Alliance universities are no strangers to change. Whilst most of our member institutions are comparatively ‘new’ as universities, all have longer histories of their own, with the majority founded in response to the Industrial Revolution. Emerging in partnership with new industries and growing cities almost two centuries ago, this civic role remains at the heart of their mission, having evolved alongside the cities and regions they serve.
As the political upheaval of the past two years shows, the communities universities inhabit ask pressing questions of public policy and demand innovation from anchor institutions. Nottingham Trent University is demonstrating how modern civic universities can positively engage with the challenges facing their local regions, through a new think tank – the Nottingham Civic Exchange.
The concepts of ‘ordinary working families’, those ‘just about managing’ or ‘left behind’ have been at the centre of public policy debate in recent years, but far less time has been spent talking to the people to whom these labels are applied. As political debate catches up with concerns in the country at large, Nottingham Civic Exchange – working in partnership with the RSA – has undertaken to do just that and better understand what’s happening behind the data on a household level.
Nottingham Civic Exchange is a resource for Nottingham, connecting NTU’s social science research and the RSA with local people to tackle the regions socio-economic challenges. Although these challenges aren’t unique to the city, they’re typical of those facing policy makers and people across the country. In Nottingham, though, they are particularly pronounced, being one of the ten most deprived areas in England. The Social Mobility Commission’s 2017 State of the Nation report, which assessed English local authority areas as social mobility hotspots and cold spots, found Nottingham to be the thirteenth ‘coldest’.
Unlike other regions, the East Midlands currently lacks any Metro Mayors. Creating policies and identifying interventions for areas that have felt the full force of economic changes in recent decades, the Civic Exchange seeks to use existing policy levers to identify solutions the can have a local impact. Above all, the Civic Exchange wants to be defined by action, not just words.
Addressing Economic Insecurity is the Civic Exchange’s second report to be published since its launch last summer. The report takes the concept of economic insecurity as its framework to conceptualise what it means to be ‘just about managing’ in today’s economy, arguing that this approach has been underutilised in policymaking. Combining objective risks which drive economic insecurity such as unreliable employment contracts, alongside perceived risks, the report examines wellbeing on a household (as opposed to an individual) level. Economic insecurity, the report finds, is not just felt by those on the lowest incomes but is experienced across the income and class distribution, particularly those with lower-medium incomes. Overall, 75% of respondents expressed concern that the cost of living would continue to outpace wages.
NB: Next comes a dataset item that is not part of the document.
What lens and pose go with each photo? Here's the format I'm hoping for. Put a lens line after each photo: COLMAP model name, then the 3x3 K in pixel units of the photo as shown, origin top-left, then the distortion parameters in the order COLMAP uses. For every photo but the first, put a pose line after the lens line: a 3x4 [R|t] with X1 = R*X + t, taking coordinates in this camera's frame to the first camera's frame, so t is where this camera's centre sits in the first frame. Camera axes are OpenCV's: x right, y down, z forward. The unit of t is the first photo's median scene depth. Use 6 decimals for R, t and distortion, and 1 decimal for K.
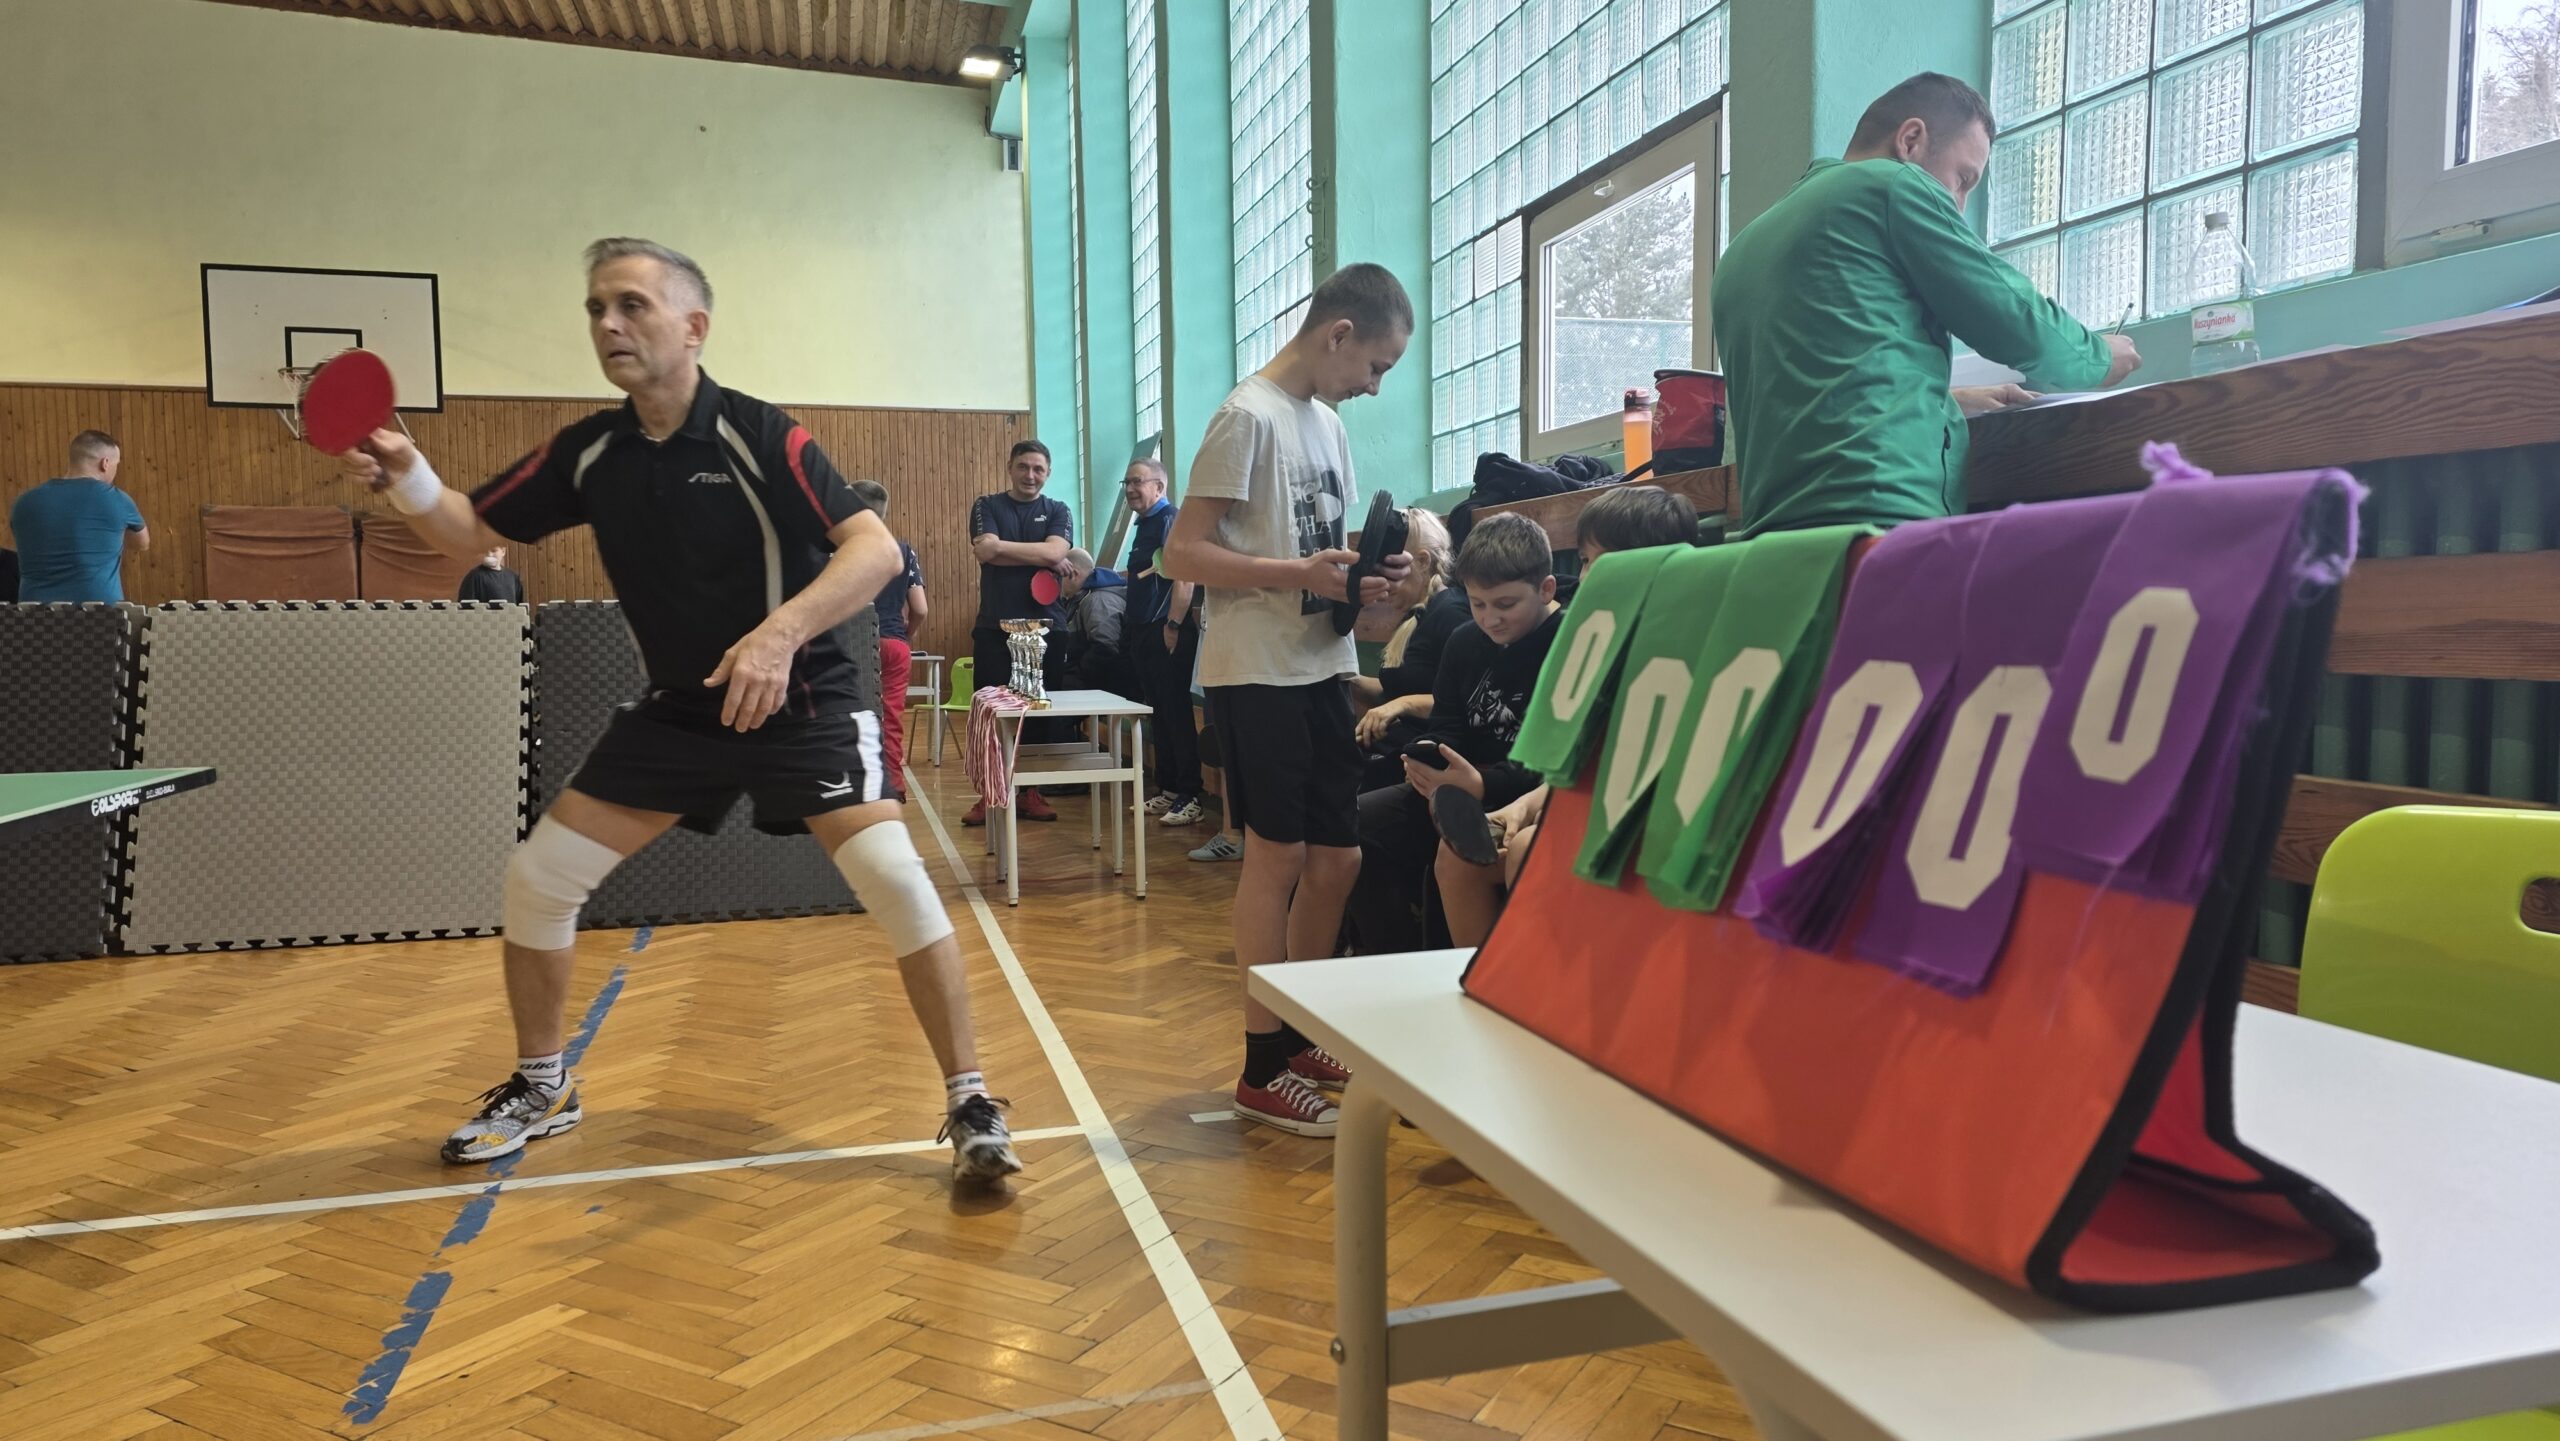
lens RADIAL K [[1679.0, 0, 1284.4], [0, 1679.0, 730.4], [0, 0, 1]] dist [0.066862, -0.049761]
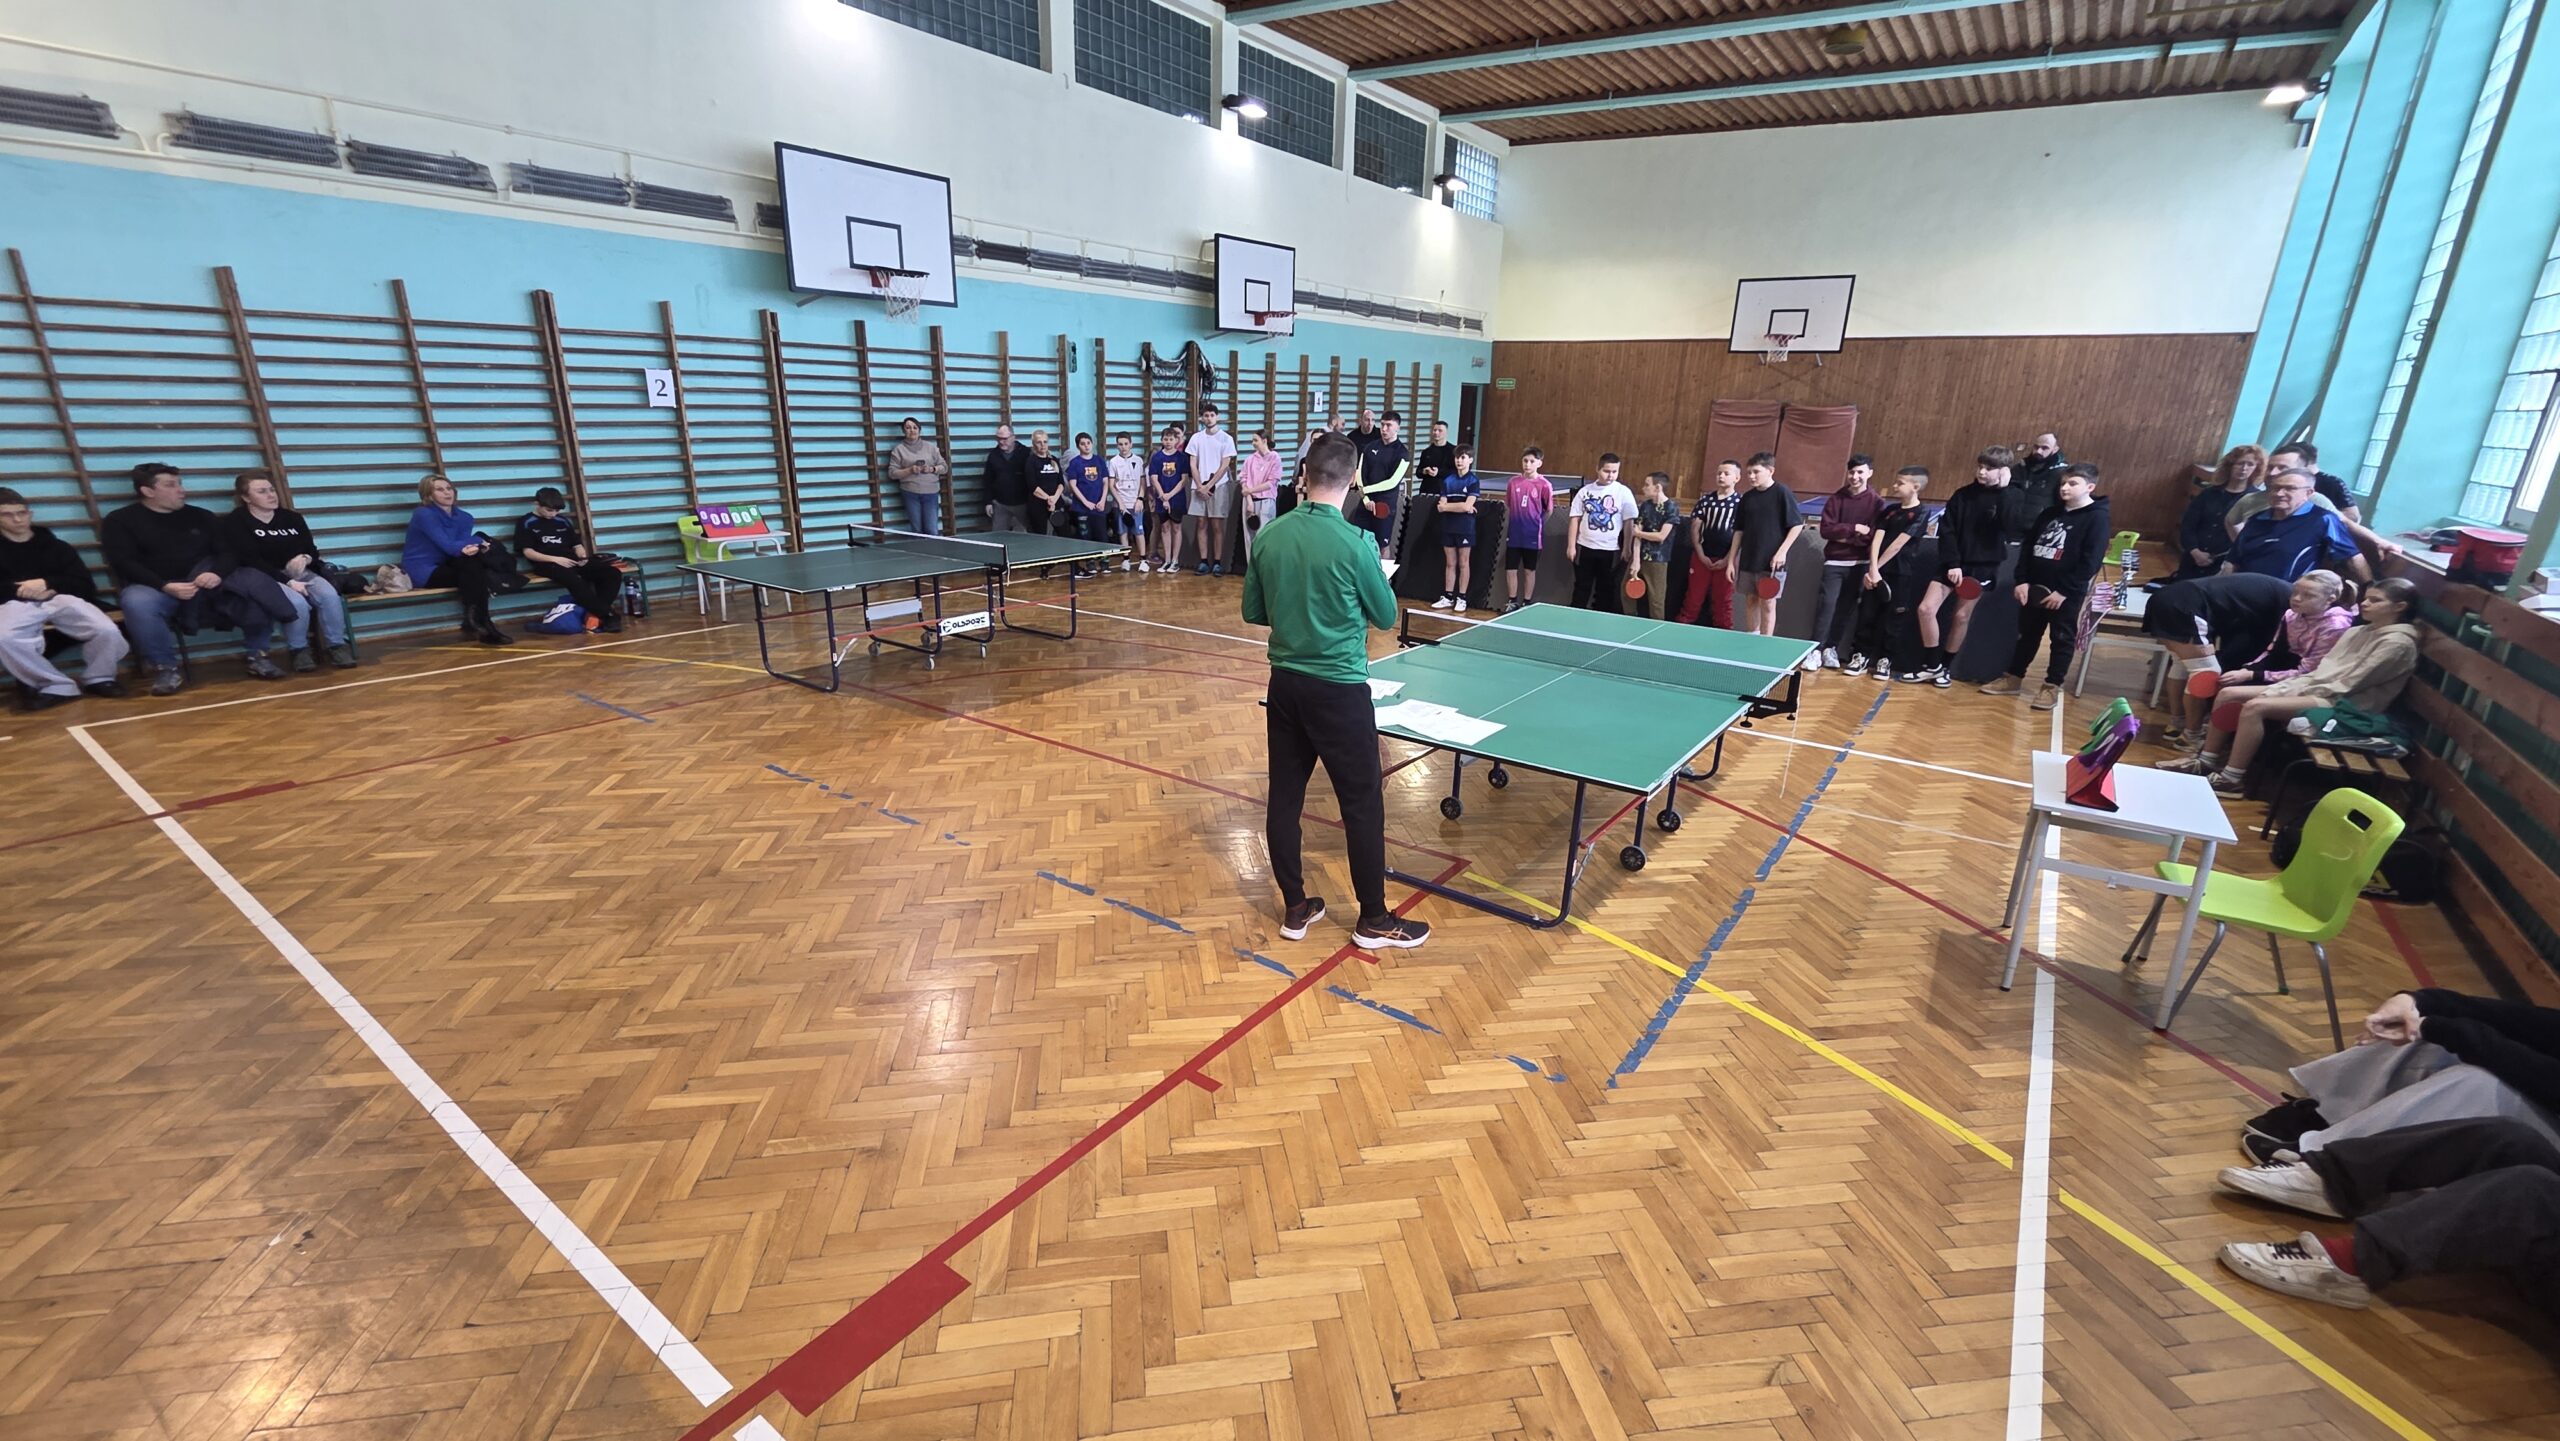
lens RADIAL K [[1054.4, 0, 1277.5], [0, 1054.4, 729.7], [0, 0, 1]] dist [0.005392, -0.000078]
pose [[0.629125, 0.263009, -0.731456, 0.228079], [-0.083687, 0.958465, 0.272655, -0.161124], [0.772786, -0.110321, 0.625005, -0.755121]]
Economic insecurity is deliberately defined in broad terms, to be distinct from inequality and poverty but relational to them. In addressing economic insecurity, resilience to a volatile job market is as important as creating more stable employment. As a social asset, though, resilience is not neutral, the research found; like social mobility and opportunity, so much depends on background. Lower earners are far less likely to feel confident that another in their household or network could help if unexpected financial difficulty arises; less likely to take career risks, such as job or industry switches; less likely to pursue education in later life. The distribution of economic insecurity creates a barrier to meaningful social mobility.
Chief among the macro policy aims of the Civic Exchange is a shift in emphasis from trickle-down economic growth to inclusive place-based growth. To encourage this, it has recommended that local employers, including universities, start locally with their procurement strategies and employee contracts; always asking if the decisions they make improve local people’s security. Throughout the year in Nottingham the Civic Exchange will hold focus groups with local households to inform social interventions that breed resilience, as well as produce a study on precarious work across Nottinghamshire.
The report’s findings reflect how people’s lived experience is shaped by the interaction of global economic forces and policy decisions taken locally and nationally – for many, this can be experienced in a way which feels distant and alienating. For universities, this demands a new civic role: a constructive engagement with problems and challenges facing society today, and using their convening power to bring together citizens, researchers, civil society and policymakers. The creation of Nottingham Civic Exchange is an important step in this direction.